Add the crab meat sticks to a large bowl and cut into smaller pieces. Shred the meat with two forks. Add mayo and mix until well combined.
Place one sheet of nori on a bamboo sushi mat rough side-up.* Add 1 cup sushi rice on the rough part of the nori. Spread it out as much as you can with a rice paddle. Then, get your fingertips wet with a little water and lightly spread out the rice to all of the edges.
Sprinkle on some toasted black sesame seeds, if desired. Place a piece of plastic wrap over the rice and flip the nori over onto the bamboo mat.
Slightly off-center and close to you, place ¼ of the crab mixture (about ⅓ cup), ¼ of the avocado slices, a few pieces of cucumber, and a sprinkle of salt, if desired.
Starting from the end by you, lift up the mat and begin rolling, pushing back in the filling as you go. Make sure the plastic wrap isn’t getting wrapped up in the roll. Repeat with the remaining nori and filling ingredients until you have 4 rolls.
To Cut the Sushi: You can either cut it with the plastic wrap still on (the easiest way!) or remove the plastic and then cut.
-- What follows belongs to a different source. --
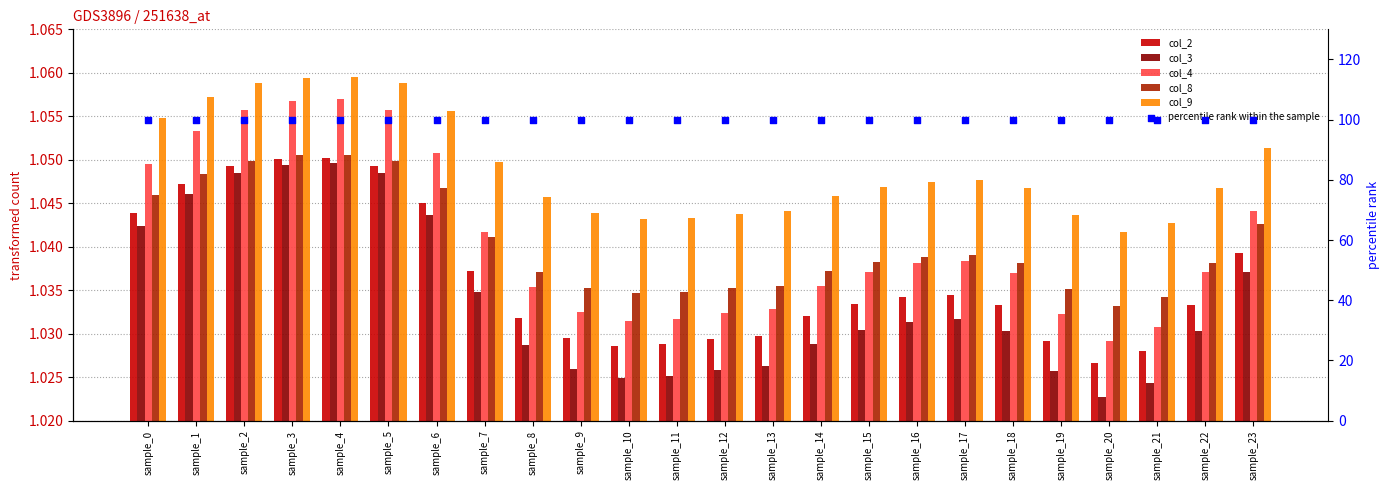

What are all the series names shown in the legend?

col_2, col_3, col_4, col_8, col_9, percentile rank within the sample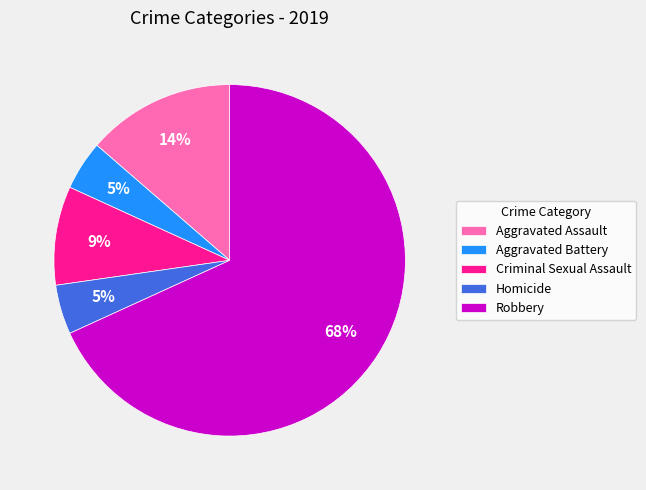

Between Criminal Sexual Assault and Robbery, which is larger?

Robbery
Either way you’ll want to run a sharp chef’s knife under cold water and cut 2-3 slices at a time. Repeat this until you have cut each roll into 8-10 pieces.
If you left the plastic wrap on, remove it before serving. Finish the California roll with a sprinkle of toasted sesame seeds and serve with a side of wasabi, sushi ginger, and soy sauce. Enjoy!
- If you don’t have a bamboo mat, a dish or tea towel will also work great for rolling!
- Learn how to julienne cut and cut an avocado if you don’t already know.
Meal Prep and Storage
- To Prep-Ahead: California Roll is best if eaten within the first few hours of making, but can be prepared up to 24 hours ahead of time if kept tightly wrapped in plastic wrap.
- To Store: Keep rolls uncut and tightly wrapped in plastic wrap, and they will last for up to 2 days. After that avocado will brown and the rice will harden.
- To Freeze: It is not recommended to freeze California Roll.